* _Page extract_:
━━━━━━━━━━━━━━━━━━━━
1965 Cork Senior Football Championship
- Dates: 11 April 1965 – 14 November 1965
- Teams: 16
- Champions: St. Nicholas' (4th title) John Joe Kelly (captain)
- Runners-up: St. Finbarr's

Tournament statistics
- Matches played: 15
- Goals scored: 36 (2.4 per match)
- Points scored: 241 (16.07 per match)
- Top scorer(s): Dan Harnedy (0-17)

= 1965 Cork Senior Football Championship =

77th staging since Cork Country Board established it in 1887

The 1965 Cork Senior Football Championship was the 77th staging of the Cork Senior Football Championship since its establishment by the Cork County Board in 1887. The draw for the opening round fixtures took place on 31 January 1965. The championship began on 11 April 1965 and ended on 14 November 1965.

University College Cork entered the championship as the defending champions, however, they were beaten by St. Nicholas' in the semi-final.

On 14 November 1965, St. Nicholas' won the championship following a 2-04 to 0-06 defeat of St. Finbarr's in the final. This was their fourth championship title and their first title since 1954.

University College Cork's Dan Harnedy was the championship's top scorer with 0-17.
━━━━━━━━━━━━━━━━━━━━
* _Input data_:
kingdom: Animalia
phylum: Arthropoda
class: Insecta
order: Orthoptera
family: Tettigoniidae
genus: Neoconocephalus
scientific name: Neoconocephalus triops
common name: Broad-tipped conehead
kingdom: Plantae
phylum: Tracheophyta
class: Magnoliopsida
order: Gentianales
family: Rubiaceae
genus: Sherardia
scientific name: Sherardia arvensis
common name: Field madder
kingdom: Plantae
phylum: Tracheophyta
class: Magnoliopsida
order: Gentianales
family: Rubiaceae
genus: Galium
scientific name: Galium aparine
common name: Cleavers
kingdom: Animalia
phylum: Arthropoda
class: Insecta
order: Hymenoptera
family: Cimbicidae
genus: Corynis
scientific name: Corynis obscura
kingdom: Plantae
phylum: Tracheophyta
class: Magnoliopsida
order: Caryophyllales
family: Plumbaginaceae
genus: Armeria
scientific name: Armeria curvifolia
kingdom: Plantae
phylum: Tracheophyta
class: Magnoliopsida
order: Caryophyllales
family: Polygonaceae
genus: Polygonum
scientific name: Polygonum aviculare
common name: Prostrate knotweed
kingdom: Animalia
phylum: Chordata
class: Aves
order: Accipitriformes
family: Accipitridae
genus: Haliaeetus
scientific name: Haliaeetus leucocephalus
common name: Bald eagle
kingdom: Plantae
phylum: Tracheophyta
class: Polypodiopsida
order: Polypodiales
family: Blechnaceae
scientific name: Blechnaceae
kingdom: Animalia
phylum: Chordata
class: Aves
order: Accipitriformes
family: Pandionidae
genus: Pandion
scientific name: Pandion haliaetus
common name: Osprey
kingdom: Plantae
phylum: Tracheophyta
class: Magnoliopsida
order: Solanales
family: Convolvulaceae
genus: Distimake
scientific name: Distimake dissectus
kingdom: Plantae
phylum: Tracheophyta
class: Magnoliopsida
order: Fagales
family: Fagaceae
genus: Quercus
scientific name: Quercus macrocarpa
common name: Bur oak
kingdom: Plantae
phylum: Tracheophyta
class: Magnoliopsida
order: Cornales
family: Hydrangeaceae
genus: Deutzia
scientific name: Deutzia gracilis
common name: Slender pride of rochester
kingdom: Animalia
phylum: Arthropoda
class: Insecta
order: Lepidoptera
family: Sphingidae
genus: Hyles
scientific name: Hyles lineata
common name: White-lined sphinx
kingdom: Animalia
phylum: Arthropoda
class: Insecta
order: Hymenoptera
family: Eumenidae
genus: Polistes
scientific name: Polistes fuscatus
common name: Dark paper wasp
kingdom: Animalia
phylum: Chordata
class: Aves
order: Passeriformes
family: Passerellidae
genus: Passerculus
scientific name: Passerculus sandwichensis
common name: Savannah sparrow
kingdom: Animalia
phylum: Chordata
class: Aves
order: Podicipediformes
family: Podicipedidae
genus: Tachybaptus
━━━━━━━━━━━━━━━━━━━━
* _Task requirements_:
• 1. Copy the passage of the 1965 Cork championship text from "The 1965 Cork" to "14 November 1965." word for word.
• 2. According to the 1965 Cork championship text, why did University College Cork not keep the title it held coming into the championship? Answer in one to three sentences.
• 3. On what date did the draw for the opening round take place, according to the 1965 Cork championship text?

* _Answer section_:
• 1.
The 1965 Cork Senior Football Championship was the 77th staging of the Cork Senior Football Championship since its establishment by the Cork County Board in 1887. The draw for the opening round fixtures took place on 31 January 1965. The championship began on 11 April 1965 and ended on 14 November 1965.

• 2. University College Cork entered as the defending champions but was beaten by St. Nicholas' in the semi-final. St. Nicholas' then went on to win the championship.

• 3. The draw took place on 31 January 1965.